Karen McPherson (she/her/hers) is Professor Emerita of Francophone literature at the University of Oregon. She is the author of the poetry collection Skein of Light (Airlie Press, 2014) and of the 2012 chapbook Sketching Elise. Her work has appeared in many literary journals including Beloit Poetry Journal, Descant, The Cincinnati Review, Comstock Review, Chicago Quarterly Review, Zoland, California Quarterly, and Potomac Review. She has received several nominations for Pushcart and Best of the Net. Between 2013 and 2017, Karen worked as an editor in the Airlie Press poetry collective. She was co-coordinator of the Lane Literary Guild’s Windfall reading series in 2016-2018.

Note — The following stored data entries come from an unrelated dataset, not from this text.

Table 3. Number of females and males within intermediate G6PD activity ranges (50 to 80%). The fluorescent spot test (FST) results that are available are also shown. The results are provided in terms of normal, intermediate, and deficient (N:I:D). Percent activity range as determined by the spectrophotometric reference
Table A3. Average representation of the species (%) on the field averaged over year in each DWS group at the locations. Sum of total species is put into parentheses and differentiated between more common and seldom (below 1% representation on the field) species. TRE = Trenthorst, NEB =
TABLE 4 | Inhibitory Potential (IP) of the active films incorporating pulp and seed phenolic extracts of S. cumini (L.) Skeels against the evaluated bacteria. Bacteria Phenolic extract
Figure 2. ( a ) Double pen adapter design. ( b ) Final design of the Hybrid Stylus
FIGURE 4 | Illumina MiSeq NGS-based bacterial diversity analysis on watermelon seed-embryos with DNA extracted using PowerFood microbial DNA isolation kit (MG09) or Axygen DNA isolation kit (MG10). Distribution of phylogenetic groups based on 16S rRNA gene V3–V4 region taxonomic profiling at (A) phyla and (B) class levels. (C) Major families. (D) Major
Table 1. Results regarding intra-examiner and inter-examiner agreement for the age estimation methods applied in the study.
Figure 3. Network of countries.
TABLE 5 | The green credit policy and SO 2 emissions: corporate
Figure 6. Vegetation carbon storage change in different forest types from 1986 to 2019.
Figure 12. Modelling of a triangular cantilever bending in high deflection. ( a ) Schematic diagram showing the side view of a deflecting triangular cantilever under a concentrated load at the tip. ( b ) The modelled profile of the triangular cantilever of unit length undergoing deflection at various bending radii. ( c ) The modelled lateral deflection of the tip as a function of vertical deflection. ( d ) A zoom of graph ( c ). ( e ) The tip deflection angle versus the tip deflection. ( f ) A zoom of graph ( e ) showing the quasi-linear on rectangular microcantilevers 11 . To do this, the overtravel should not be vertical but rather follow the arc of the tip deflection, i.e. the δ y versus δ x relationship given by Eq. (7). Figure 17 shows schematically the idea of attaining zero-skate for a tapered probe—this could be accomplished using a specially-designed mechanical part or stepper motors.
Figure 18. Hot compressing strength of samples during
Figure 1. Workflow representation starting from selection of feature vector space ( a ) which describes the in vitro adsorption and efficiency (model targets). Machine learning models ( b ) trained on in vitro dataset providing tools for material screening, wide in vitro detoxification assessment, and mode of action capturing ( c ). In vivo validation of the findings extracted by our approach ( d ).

Since her retirement, Karen has translated the work of several contemporary Québec women writers. One of the most personally rewarding and ongoing collaborations is with Québec poet Louise Dupré, whose work has twice been awarded Canada’s Governor General’s Award for poetry. Dupré recently translated a number of Karen’s poems into French (six of these translations now published in Mïtra: Revue d’art et de littérature) and Karen is currently completing a translation into English of Dupré’s poetry volume Tout près [Right Up Close].
Among Karen’s current writing projects are a chapbook of “punctuation” poems called Punctum and a full-length poetry manuscript called Trebles, Blooms. Karen’s poems often explore landscapes of memory and imagination with particular attention to how language and loss permeate and resist one another. The poems in Trebles, Blooms continue to reflect these preoccupations even as they engage more directly and deeply with the experience of aging and the changing contours of the self over time. Karen lives in Eugene, Oregon with her wife Elise.